BEGIN Dataset records

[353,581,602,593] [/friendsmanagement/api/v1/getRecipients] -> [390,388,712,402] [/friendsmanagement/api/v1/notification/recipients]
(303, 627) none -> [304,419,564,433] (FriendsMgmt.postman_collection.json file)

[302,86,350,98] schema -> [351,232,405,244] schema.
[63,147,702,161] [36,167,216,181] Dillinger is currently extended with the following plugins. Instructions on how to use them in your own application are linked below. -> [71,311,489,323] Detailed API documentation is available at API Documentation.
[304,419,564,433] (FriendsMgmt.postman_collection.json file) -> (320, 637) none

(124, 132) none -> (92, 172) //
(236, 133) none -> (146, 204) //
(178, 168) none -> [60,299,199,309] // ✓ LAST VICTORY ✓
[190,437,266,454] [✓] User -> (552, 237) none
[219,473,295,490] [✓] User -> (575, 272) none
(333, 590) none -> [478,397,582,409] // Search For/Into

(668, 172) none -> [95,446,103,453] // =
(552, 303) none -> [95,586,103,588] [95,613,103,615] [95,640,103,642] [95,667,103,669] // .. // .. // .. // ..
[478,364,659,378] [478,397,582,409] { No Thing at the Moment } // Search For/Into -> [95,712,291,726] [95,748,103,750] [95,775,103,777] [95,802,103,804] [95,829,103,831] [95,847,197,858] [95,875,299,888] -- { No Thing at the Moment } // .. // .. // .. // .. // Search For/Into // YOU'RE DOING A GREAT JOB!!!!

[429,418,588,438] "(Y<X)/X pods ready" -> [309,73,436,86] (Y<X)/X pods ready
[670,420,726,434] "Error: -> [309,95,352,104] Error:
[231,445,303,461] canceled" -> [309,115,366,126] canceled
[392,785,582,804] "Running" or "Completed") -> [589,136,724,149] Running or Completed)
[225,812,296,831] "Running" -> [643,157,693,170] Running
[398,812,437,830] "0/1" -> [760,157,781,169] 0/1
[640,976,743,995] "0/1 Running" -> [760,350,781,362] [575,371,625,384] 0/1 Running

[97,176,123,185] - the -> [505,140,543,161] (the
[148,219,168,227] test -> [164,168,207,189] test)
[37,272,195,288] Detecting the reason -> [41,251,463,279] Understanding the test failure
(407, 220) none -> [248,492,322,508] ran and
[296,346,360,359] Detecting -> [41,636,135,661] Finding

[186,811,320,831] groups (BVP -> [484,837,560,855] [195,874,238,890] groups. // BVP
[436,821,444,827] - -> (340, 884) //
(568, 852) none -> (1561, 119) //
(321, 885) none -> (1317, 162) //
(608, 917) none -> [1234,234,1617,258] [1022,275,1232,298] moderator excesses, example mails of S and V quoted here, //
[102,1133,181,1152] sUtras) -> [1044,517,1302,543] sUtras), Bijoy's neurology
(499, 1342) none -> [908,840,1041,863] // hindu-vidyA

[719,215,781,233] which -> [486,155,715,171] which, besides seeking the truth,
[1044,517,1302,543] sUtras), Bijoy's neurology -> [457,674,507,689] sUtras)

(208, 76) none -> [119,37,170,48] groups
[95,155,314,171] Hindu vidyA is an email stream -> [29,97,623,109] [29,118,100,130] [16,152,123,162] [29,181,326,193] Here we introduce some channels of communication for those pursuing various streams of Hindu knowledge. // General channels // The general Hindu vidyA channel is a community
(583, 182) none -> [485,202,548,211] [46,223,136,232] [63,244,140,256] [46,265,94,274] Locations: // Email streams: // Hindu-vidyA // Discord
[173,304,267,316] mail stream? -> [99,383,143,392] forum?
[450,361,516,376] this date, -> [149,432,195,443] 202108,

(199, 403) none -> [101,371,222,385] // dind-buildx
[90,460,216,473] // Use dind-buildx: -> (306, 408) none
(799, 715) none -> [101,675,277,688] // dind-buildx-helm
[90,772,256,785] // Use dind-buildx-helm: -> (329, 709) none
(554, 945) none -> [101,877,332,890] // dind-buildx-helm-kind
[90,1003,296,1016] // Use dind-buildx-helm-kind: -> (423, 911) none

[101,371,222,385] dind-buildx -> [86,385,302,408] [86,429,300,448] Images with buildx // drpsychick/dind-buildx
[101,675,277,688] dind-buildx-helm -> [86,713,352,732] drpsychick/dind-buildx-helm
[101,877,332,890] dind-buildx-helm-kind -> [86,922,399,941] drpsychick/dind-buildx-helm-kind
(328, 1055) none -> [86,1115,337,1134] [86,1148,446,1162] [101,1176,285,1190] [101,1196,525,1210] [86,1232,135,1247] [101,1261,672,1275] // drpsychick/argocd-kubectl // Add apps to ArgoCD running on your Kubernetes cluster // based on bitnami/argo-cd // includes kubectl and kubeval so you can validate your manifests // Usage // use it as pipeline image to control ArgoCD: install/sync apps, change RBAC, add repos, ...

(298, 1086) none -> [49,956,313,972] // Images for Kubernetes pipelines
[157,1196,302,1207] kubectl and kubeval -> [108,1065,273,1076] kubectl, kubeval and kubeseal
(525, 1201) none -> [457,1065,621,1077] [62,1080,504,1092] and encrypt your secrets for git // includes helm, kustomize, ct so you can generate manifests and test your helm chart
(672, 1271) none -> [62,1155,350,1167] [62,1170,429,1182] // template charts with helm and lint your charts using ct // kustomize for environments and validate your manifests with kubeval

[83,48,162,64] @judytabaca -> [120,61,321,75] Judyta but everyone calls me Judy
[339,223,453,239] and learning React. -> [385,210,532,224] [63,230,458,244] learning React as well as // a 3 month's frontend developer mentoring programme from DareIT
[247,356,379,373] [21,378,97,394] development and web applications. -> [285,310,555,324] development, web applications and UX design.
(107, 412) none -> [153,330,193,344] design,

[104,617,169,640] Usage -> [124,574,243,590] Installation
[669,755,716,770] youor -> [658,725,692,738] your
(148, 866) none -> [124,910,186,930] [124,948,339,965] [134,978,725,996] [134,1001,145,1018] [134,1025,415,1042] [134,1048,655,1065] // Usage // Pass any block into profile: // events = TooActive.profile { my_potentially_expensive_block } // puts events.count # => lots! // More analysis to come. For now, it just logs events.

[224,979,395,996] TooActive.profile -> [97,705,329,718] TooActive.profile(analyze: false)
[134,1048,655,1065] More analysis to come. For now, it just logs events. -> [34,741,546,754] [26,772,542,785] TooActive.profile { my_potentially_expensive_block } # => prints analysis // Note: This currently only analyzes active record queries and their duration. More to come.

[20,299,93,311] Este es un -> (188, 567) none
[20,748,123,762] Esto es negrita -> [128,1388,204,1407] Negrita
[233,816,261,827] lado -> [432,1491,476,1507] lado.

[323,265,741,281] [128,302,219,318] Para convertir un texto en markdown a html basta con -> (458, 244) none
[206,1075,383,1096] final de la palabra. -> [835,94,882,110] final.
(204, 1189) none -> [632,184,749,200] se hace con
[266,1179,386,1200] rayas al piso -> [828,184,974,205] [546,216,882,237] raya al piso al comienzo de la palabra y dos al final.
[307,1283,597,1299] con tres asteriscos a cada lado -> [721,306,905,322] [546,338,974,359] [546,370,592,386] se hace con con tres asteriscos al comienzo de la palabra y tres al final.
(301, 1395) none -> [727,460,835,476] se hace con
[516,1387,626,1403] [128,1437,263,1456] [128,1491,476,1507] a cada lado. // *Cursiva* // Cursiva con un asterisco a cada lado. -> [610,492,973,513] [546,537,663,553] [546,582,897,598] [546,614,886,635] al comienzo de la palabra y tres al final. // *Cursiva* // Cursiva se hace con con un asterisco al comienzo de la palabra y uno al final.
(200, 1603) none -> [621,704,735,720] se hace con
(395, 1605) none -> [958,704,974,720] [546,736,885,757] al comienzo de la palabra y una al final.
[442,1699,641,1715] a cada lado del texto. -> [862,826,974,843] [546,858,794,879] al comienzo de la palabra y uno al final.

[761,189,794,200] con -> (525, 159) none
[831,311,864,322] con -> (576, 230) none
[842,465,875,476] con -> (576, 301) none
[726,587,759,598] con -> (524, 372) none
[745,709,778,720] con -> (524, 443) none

END Dataset records

## What is required:
The range runs from the line with "(554, 945) none" up to and including the line with "[101,675,277,688] dind-buildx-helm ->" in the listing above; please write out exactly those lines and nothing more.

## Answer to this task:
(554, 945) none -> [101,877,332,890] // dind-buildx-helm-kind
[90,1003,296,1016] // Use dind-buildx-helm-kind: -> (423, 911) none

[101,371,222,385] dind-buildx -> [86,385,302,408] [86,429,300,448] Images with buildx // drpsychick/dind-buildx
[101,675,277,688] dind-buildx-helm -> [86,713,352,732] drpsychick/dind-buildx-helm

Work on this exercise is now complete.